Tele-medicine and e-health: digital technology is shaking the foundations of traditional medicine

While medicine had long been considered as a science with limited possibilities, recent decades have led to the emergence of previously unimaginable feats and advances. These remarkable achievements include the advent of tele-medicine and e-health. However, despite the desire to develop and provide a framework for these new practices, recent developments have weakened certain fundamental principles of medical practice.

Since 2009, tele-medicine has been considered as “a form of distance medical practice using information and communication technologies”. For its part, the WHO defines e-health as a discipline using “digitized information production, transmission, management and sharing tools for the benefit of both medical and medical-social practices”.

Easier healthcare access

In a society in which the supply of care and the growing demand of patients are out of sync, tele-medicine is intended to improve the organisation of treatment systems.

According to OECD data, the number of trained and active physicians has grown steadily in recent years, even as the phenomenon of medical deserts has increased in parallel.

Faced with this challenge, many companies have innovated in order to make new tools available to healthcare professionals and patients.

Tele-medicine has made its way into the field of consultation, appraisal, monitoring and assistance, notably within the framework of outpatient surgery.

A new application has recently appeared within the landscape of smartphones and other connected tablets. Selected as the application of the week at the start of May 2016, the success of EPIDERM is undeniable; it can be used to quickly obtain the opinion of an online dermatologist, to ensure monitoring over several days and, if necessary, to direct the patient towards healthcare professionals.

Looking beyond diagnostics, the SANOFI group also entered the field of tele-medicine a few years ago by creating the DIABEO application, intended to help patients monitor their diabetes on a daily basis.

With the emergence of tele-medicine booths that provide for patient-physician contact via 
a videoconferencing system, the company HEALTH FOR DEVELOPMENT aims to provide “access to a physician, anywhere and at all times”.

If the development of tele-medicine is intended to develop and facilitate healthcare access, many questions are also being asked surrounding the emergence of this discipline.

What about medical liability and data protection?
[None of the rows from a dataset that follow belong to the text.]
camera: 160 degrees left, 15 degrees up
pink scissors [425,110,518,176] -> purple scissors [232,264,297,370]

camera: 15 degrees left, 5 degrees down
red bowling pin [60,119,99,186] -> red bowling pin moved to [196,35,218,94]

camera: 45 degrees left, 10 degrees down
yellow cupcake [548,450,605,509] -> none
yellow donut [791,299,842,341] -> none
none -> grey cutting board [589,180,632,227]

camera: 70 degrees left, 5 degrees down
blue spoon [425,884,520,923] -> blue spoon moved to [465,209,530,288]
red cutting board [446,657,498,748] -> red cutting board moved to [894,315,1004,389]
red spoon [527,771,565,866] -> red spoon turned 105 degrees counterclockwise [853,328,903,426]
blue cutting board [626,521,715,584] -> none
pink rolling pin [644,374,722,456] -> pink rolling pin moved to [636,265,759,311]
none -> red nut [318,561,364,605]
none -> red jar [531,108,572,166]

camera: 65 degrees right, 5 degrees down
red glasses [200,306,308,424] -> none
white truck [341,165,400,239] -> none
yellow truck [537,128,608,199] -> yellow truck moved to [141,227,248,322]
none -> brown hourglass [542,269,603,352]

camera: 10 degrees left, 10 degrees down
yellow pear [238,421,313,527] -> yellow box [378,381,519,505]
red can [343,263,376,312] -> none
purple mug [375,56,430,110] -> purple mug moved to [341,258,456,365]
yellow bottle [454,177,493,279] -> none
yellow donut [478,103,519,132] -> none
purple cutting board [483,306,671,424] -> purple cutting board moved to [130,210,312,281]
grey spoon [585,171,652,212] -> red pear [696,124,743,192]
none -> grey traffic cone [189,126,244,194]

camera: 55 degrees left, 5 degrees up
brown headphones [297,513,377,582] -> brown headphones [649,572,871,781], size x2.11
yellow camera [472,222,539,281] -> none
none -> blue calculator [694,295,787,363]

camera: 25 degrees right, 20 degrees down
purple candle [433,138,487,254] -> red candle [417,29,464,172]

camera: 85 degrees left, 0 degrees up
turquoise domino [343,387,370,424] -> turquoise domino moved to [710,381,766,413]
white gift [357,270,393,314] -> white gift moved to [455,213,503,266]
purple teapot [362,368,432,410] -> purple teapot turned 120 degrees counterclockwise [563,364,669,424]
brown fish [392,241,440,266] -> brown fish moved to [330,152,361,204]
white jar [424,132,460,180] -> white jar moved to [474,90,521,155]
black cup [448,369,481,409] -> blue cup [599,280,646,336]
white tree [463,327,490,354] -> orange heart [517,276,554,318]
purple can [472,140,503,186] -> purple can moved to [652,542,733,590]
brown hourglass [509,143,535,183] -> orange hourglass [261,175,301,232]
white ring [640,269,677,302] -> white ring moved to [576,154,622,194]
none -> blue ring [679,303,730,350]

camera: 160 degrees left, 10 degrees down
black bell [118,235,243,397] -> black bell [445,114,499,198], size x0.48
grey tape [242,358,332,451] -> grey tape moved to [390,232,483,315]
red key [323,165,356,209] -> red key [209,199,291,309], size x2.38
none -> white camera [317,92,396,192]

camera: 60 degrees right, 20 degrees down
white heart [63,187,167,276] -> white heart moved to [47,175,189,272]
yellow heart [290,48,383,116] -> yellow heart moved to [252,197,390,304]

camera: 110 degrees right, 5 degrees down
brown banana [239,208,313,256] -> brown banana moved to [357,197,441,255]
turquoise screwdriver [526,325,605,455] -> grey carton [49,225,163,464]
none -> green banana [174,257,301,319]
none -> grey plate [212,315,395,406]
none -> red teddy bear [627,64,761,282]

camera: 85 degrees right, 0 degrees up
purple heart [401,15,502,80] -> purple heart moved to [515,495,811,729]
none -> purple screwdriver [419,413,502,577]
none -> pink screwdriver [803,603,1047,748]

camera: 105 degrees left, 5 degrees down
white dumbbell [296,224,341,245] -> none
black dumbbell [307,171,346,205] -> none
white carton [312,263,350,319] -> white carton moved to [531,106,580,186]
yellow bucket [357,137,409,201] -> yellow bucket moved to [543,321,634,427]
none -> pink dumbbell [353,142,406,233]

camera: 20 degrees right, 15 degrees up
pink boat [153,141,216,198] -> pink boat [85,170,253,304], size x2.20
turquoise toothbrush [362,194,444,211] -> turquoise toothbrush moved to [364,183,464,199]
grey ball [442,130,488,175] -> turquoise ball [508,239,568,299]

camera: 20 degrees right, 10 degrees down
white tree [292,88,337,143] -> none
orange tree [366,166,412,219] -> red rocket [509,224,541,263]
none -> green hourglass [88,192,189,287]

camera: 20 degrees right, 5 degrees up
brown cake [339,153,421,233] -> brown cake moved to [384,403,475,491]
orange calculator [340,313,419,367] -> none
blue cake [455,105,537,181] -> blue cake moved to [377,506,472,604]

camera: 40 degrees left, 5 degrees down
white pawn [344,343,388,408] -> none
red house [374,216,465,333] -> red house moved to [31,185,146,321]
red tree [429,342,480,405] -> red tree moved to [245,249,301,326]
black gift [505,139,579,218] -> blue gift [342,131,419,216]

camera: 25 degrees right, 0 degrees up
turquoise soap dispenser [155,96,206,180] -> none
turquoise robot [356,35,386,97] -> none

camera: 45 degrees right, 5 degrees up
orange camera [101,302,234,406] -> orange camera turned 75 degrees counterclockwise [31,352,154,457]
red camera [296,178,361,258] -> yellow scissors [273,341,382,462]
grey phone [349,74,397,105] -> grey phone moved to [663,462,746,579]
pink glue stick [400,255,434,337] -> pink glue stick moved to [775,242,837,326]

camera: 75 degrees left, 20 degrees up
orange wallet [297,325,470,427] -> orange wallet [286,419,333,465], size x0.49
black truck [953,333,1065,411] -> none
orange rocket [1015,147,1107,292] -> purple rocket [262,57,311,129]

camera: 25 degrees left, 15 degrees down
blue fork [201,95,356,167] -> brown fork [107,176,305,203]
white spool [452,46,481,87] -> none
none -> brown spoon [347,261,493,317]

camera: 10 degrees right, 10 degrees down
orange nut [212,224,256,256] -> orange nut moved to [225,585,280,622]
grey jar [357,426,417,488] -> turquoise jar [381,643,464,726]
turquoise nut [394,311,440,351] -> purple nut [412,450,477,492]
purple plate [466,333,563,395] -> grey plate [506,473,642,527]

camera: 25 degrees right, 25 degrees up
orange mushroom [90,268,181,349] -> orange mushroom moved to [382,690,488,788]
Looking beyond the issue of unfair competition condemned by certain specialists because of the prices charged by some applications, there is also the question of medical liability.

Indeed, in a physician-patient relationship dominated by technology, there is reason to wonder about the place of the clinical examination that used to dominate the medical relationship, and that still remains of crucial importance with regard to orienting the medical decision.

Faced with constant news about the risks of hacking, that continue to grow with the development of technology, there is also the question of data security, which is a crucial component of sacrosanct medical secrecy.

While healthcare professionals and companies specialising in the field of e-health and tele-medicine must certainly provide a response with regard to the safety of medical information, the DeepMind Company, a Google subsidiary specialising in artificial intelligence, and three London hospitals recently signed an agreement that will allow the start-up to access the medical data of 1.6 million Britons.

Like IBM in the development of Watson, as well as Apple and its HealthKit application that should continue to develop, the praiseworthy objective of DeepMind is to create an application that will assess the stage of an illness even before the appearance of the first symptoms.

However, the means required in order to do so unquestionably violate the very principle of medical confidentiality established by Hippocrates.

Moreover, with the creation of new diagnostic tools using artificial intelligence, the subject of medical liability once again arises: in case of a medical error, who is responsible?

The development of dematerialized medical diagnoses and the involvement of private companies in the treatment of medical data are resulting in new risks that should progressively call into question the current system of medical liability.